The brave world of video encoding
One of my recent projects was to build the new egraph page. As explained in a company blog post, the new format delivers the egraph’s audio and image together as a video, versus as separate image and audio assets.
Much of the motivation for this exploration was that we figured out that many people who viewed egraphs completely missed that there is an audio experience. By presenting the egraph as a video with a BAPB (big ass play button), we hope that it is obvious to egraph viewers that there is something to experience by hitting the play button. Hear your star speak directly to you omgz.
Enter the brave world of video encoding. As this as my first foray into that world, I was in for a crash source. For starters, there are currently three major codecs. As Dive Into Html 5 recommends for maximum compatibility, a website should provide a video in all three formats as well as a flash fallback. So much for hoping that video would be a limited scope problem.
And secondly, even combining a single image with an audio track turned out to be more difficult than I initially anticipated. Major open-source video libraries like FFmpeg run on native code, and all of my encoding attempts involved using a Java library called Xuggle, which wraps FFmpeg. I found Xuggle to be extremely finicky, and given how frequently that library is referenced, I would say that the JVM world does not have great video support.
I managed to create an MP4 from egraph assets, and those MP4s were what I shipped out the door. Currently, the egraph page displays the MP4 with flash fallback provided by Video JS (Zencoder) in a single resolution. We shipped it because, judging from the browsers they use, a very small percentage of our users would not be able to play the video, and besides our beautiful classic egraph view is still available. But if time and money were unlimited, video encoding is clearly a project we can spend more time on.

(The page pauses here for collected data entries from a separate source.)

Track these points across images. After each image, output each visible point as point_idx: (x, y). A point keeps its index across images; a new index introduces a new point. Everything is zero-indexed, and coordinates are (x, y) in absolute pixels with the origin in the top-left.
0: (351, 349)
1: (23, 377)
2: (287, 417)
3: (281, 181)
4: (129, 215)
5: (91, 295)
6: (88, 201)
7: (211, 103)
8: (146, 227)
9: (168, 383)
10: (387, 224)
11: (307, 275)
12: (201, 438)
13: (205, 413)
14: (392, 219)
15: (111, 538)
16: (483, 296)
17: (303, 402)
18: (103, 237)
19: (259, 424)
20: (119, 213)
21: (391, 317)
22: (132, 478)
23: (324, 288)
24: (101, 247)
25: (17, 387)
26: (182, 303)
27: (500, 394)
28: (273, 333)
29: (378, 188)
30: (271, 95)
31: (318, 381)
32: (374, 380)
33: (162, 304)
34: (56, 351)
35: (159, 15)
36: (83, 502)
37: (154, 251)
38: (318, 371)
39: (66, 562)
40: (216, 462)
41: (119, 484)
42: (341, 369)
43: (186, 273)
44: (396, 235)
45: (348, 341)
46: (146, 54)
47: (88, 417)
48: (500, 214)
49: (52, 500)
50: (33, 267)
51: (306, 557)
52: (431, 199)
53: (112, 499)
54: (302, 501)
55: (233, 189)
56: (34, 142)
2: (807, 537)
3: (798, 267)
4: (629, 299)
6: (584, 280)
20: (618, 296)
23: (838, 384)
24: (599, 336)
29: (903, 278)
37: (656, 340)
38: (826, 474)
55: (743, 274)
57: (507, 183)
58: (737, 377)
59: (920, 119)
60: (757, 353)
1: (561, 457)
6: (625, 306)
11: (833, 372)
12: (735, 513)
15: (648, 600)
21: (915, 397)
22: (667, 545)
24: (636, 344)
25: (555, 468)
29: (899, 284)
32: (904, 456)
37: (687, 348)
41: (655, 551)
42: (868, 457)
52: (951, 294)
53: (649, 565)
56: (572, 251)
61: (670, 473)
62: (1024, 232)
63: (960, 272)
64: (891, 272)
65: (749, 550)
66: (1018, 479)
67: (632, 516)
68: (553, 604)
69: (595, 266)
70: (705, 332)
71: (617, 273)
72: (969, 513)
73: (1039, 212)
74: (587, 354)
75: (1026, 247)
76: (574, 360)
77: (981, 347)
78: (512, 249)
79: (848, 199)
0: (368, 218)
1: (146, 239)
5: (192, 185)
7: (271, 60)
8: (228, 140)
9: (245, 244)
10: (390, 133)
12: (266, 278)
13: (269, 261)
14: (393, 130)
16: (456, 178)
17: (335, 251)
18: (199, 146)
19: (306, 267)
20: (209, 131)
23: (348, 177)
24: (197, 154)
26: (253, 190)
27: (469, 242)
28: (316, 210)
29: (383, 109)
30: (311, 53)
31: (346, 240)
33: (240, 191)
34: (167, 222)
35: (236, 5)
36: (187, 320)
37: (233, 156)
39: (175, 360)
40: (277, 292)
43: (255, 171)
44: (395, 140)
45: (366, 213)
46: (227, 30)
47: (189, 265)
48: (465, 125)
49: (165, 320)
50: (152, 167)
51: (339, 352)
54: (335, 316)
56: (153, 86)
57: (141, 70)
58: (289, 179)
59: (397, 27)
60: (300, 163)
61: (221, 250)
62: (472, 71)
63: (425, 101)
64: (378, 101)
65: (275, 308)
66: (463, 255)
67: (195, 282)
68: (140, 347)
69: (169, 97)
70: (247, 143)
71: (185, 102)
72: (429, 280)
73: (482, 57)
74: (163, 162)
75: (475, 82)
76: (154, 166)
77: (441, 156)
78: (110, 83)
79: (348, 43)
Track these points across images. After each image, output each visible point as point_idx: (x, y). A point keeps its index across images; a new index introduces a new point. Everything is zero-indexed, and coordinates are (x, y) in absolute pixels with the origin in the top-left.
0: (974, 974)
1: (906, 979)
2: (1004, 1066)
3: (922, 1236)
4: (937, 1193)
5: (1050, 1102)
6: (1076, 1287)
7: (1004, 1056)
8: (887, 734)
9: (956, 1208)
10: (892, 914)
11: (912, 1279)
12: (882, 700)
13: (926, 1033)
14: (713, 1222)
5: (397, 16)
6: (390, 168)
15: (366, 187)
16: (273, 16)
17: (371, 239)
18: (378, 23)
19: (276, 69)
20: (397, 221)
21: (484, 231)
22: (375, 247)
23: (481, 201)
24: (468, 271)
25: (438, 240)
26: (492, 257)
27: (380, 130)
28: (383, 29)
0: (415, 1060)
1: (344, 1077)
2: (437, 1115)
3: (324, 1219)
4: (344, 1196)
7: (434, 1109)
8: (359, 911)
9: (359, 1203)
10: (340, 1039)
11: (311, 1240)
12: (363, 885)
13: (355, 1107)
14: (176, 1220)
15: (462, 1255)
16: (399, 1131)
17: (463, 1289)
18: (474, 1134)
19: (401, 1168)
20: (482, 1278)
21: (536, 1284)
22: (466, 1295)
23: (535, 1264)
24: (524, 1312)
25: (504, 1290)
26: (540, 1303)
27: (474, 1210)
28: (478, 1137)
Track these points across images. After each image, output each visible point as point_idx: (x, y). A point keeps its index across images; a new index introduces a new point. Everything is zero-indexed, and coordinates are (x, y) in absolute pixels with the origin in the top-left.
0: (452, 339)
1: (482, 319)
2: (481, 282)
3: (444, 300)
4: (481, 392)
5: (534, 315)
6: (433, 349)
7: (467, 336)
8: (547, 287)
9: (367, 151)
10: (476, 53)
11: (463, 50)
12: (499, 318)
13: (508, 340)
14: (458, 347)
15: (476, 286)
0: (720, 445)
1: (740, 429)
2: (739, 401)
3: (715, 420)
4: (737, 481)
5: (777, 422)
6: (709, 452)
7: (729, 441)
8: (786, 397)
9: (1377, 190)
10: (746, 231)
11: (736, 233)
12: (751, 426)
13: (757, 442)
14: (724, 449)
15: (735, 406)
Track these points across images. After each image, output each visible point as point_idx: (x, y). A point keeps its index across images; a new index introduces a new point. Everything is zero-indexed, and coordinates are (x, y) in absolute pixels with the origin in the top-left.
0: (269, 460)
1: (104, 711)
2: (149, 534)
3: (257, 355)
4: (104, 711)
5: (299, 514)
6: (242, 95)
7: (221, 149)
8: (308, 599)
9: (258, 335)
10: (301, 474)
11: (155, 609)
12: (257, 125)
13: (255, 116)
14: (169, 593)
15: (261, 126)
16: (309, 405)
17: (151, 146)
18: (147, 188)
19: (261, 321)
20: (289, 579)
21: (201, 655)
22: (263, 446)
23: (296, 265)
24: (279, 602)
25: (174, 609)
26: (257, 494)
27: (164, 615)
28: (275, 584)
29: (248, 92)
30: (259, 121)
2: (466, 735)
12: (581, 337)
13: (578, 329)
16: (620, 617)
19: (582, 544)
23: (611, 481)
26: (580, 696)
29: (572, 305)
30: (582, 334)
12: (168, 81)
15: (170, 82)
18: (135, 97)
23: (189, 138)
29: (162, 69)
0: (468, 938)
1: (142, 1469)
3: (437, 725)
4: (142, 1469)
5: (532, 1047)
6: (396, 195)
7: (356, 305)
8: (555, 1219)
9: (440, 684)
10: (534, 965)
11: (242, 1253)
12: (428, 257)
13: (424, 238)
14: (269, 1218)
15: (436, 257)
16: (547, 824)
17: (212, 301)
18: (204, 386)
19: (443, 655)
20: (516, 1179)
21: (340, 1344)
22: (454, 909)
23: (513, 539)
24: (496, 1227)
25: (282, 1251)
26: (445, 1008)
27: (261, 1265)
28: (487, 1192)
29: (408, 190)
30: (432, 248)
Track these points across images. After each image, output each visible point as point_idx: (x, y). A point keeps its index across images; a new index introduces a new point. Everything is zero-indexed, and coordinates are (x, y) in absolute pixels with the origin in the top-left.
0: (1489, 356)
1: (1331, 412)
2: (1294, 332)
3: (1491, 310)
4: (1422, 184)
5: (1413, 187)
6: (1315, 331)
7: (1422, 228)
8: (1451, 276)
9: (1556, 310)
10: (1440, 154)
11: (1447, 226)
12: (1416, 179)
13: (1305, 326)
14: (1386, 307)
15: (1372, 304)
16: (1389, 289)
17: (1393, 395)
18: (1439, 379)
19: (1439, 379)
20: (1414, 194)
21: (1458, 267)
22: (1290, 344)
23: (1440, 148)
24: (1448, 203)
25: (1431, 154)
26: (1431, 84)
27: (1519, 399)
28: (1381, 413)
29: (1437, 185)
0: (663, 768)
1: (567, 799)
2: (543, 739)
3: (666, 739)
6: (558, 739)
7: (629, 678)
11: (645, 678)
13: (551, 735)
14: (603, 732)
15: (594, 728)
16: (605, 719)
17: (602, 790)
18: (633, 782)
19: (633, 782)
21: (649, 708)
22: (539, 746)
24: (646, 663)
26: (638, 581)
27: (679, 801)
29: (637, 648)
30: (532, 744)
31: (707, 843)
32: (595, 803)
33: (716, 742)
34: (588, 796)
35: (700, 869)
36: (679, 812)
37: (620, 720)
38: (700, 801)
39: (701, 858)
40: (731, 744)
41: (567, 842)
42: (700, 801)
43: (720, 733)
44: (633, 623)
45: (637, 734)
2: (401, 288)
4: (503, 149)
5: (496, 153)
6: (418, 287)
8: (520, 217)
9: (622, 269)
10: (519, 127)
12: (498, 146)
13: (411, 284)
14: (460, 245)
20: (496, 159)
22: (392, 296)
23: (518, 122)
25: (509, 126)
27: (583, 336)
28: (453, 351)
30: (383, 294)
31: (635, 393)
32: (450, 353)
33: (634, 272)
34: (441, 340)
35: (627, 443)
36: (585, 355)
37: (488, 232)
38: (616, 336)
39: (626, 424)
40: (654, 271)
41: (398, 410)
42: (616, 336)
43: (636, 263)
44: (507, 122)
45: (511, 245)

Complexity in video encoding is introduced on one axis by the competing video formats, on a second axis by the wide range of viewing devices that span iPhones, Android phones, browsers, tablets, and TVs, and on a third axis by the speed of the viewing device’s internet connection. Did you know that Netflix encodes each video 120 times so that you can watch Archer wherever you want? And the next time I upload an arbitrary video to Youtube, I will admire the fact that it just works. For the rest of us who are not large tech companies, there are services like Zencoder and now Amazon Elastic Transcoder. I tip my hat to Zencoder for being ahead of the curve in recognizing the need for sophisticated video encoding services.
When AWS introduced their service, they described that: ”Implementing a transcoding system on your own can be fairly complex. You might need to use a combination of open source and commercial code, and you’ll need to deal with scaling and storage…. In short, it isn’t as easy as it could be.” That sounds about right to me. :-)
But the deeper you explore hard problems, the more obvious business opportunities seem.